Questions on the material
(1) Rewrite the passage on Nana Sandy Achampong starting at "Nana Sandy Achampong" and ending at "for Creative Writing.", changing "educator" to "teacher".
(2) According to the passage on Nana Sandy Achampong, which school did he attend in Santasi, Kumasi?

Document segment
....

Ghanaian writer (born 1964)

Nana Sandy Achampong (born 1964) is a Ghanaian media practitioner, novelist, poet and educator. He has worked in the fields of journalism, public relations, advertising, marketing, the visual arts and literature in Ghana, the United Kingdom and the United States. He is an author of books that cover the different genres of poetry, play, for children, fiction, non-fiction, Christian, media and anthology. He currently teaches at the African University College of Communications (AUCC), where he is also the Director of the Ama Ata Aidoo Centre for Creative Writing.

== Early life and education ==
Achampong attended St. Hubert's Seminary School in Santasi, Kumasi. After completion and attaining his Advanced-Levels, he then furthered his study by joining the Ghana Institute of Journalism, Accra. At the American InterContinental University, he secured a Bachelor of Business Administration degree with a specialization in Project Management where he offered a Master's programme in Education, specialization in Instructional Design and Technology.

....

(Collected data)
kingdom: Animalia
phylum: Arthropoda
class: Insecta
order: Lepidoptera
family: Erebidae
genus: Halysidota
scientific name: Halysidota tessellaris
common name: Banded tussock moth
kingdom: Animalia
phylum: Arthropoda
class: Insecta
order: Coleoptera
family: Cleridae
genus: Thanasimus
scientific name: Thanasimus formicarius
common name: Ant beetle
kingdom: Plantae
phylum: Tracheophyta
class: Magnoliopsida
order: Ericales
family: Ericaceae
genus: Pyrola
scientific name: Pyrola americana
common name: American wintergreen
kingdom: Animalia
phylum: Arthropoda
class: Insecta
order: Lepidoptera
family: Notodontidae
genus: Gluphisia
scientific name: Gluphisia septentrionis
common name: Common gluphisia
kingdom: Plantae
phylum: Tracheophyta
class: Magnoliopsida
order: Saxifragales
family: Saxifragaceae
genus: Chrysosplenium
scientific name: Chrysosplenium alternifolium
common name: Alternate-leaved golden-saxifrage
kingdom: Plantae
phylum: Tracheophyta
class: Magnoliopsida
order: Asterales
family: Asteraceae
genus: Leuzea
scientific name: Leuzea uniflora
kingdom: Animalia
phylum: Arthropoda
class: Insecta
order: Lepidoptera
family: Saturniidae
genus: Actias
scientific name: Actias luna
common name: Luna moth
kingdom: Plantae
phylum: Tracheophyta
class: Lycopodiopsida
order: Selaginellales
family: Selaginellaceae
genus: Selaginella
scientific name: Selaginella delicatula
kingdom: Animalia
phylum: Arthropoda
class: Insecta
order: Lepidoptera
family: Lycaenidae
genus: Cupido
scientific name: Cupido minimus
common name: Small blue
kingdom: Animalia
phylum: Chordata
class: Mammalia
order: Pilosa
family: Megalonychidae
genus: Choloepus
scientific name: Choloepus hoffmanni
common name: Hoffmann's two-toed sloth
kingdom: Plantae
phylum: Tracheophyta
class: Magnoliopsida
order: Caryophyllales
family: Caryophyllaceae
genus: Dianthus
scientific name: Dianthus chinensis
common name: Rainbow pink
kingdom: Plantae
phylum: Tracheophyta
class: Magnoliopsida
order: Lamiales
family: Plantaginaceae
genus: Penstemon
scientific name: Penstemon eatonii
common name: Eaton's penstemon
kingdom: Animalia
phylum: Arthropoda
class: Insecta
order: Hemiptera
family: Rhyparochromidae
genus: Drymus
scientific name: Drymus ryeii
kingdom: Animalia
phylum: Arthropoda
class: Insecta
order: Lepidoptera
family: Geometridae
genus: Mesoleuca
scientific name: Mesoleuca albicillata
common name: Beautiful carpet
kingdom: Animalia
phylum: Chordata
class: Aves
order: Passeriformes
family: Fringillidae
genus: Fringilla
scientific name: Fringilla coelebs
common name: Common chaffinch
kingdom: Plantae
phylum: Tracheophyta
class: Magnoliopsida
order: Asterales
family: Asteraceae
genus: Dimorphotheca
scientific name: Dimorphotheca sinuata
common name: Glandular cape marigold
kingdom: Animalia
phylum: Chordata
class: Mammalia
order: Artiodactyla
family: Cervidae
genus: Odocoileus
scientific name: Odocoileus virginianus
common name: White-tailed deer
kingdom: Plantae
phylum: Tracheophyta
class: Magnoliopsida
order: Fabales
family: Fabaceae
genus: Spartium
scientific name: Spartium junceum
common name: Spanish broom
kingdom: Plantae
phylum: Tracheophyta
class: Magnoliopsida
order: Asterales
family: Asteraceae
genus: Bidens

....

Answers for the exercise
(1)
Nana Sandy Achampong (born 1964) is a Ghanaian media practitioner, novelist, poet and teacher. He has worked in the fields of journalism, public relations, advertising, marketing, the visual arts and literature in Ghana, the United Kingdom and the United States. He is an author of books that cover the different genres of poetry, play, for children, fiction, non-fiction, Christian, media and anthology. He currently teaches at the African University College of Communications (AUCC), where he is also the Director of the Ama Ata Aidoo Centre for Creative Writing.

(2) St. Hubert's Seminary School